*** Begin section ***

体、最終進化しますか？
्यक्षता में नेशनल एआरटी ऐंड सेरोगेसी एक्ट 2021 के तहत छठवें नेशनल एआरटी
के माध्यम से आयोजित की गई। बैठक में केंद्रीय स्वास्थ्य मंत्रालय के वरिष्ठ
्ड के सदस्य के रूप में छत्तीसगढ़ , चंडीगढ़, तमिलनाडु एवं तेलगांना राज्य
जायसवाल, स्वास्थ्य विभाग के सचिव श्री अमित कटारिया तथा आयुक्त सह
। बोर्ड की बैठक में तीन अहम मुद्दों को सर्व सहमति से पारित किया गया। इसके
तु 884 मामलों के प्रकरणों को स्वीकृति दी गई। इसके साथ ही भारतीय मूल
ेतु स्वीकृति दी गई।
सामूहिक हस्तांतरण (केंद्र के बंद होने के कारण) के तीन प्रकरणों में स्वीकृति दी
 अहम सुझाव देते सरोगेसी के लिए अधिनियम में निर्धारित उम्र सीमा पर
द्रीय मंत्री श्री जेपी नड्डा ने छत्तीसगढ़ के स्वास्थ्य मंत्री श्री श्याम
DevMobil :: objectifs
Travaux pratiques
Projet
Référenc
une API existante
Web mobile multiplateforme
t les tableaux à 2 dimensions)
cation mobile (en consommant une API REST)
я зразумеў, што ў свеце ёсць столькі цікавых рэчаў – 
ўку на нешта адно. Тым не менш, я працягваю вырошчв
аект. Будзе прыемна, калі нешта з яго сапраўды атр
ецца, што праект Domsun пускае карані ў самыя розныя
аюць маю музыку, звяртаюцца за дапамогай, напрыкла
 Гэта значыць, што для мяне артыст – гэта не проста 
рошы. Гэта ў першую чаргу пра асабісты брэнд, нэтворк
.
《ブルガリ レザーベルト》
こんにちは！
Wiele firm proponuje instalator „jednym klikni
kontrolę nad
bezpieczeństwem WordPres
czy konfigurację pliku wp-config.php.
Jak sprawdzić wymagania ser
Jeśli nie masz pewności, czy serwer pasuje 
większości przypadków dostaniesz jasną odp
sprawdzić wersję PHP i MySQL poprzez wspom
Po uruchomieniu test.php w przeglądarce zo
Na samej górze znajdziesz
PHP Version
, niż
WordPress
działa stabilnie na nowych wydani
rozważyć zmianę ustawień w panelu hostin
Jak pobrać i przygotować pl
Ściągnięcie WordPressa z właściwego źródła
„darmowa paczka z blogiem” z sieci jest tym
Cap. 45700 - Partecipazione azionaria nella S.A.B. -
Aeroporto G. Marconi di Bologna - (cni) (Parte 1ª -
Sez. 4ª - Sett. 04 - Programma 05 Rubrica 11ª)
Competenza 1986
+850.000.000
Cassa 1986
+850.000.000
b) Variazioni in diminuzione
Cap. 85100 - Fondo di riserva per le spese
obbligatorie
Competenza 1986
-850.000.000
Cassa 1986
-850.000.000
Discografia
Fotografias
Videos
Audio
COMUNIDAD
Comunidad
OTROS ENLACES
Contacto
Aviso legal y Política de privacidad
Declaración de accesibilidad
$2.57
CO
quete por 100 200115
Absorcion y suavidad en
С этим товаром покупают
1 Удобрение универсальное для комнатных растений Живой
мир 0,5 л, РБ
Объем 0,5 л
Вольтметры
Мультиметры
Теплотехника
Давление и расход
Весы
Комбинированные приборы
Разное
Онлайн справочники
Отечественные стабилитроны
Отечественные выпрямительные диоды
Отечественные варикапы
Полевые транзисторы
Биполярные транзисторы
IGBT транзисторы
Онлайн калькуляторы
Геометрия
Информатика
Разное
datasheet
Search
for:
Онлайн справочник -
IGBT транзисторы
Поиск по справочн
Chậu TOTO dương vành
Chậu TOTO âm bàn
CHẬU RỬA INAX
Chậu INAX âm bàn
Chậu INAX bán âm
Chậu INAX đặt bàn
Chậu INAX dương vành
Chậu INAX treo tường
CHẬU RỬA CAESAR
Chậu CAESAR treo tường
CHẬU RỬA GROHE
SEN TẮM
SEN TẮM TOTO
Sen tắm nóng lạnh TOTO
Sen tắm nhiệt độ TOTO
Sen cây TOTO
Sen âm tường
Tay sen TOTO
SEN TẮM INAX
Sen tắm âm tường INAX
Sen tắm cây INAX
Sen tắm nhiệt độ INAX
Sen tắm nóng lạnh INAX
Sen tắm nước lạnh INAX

*** End section ***

To-do item => Please reproduce exactly the lines above, beginning with the first and ending with the line that contains "ецца, што праект", and include nothing outside that range.

Solution to the exercise =>
体、最終進化しますか？
्यक्षता में नेशनल एआरटी ऐंड सेरोगेसी एक्ट 2021 के तहत छठवें नेशनल एआरटी
के माध्यम से आयोजित की गई। बैठक में केंद्रीय स्वास्थ्य मंत्रालय के वरिष्ठ
्ड के सदस्य के रूप में छत्तीसगढ़ , चंडीगढ़, तमिलनाडु एवं तेलगांना राज्य
जायसवाल, स्वास्थ्य विभाग के सचिव श्री अमित कटारिया तथा आयुक्त सह
। बोर्ड की बैठक में तीन अहम मुद्दों को सर्व सहमति से पारित किया गया। इसके
तु 884 मामलों के प्रकरणों को स्वीकृति दी गई। इसके साथ ही भारतीय मूल
ेतु स्वीकृति दी गई।
सामूहिक हस्तांतरण (केंद्र के बंद होने के कारण) के तीन प्रकरणों में स्वीकृति दी
 अहम सुझाव देते सरोगेसी के लिए अधिनियम में निर्धारित उम्र सीमा पर
द्रीय मंत्री श्री जेपी नड्डा ने छत्तीसगढ़ के स्वास्थ्य मंत्री श्री श्याम
DevMobil :: objectifs
Travaux pratiques
Projet
Référenc
une API existante
Web mobile multiplateforme
t les tableaux à 2 dimensions)
cation mobile (en consommant une API REST)
я зразумеў, што ў свеце ёсць столькі цікавых рэчаў – 
ўку на нешта адно. Тым не менш, я працягваю вырошчв
аект. Будзе прыемна, калі нешта з яго сапраўды атр
ецца, што праект Domsun пускае карані ў самыя розныя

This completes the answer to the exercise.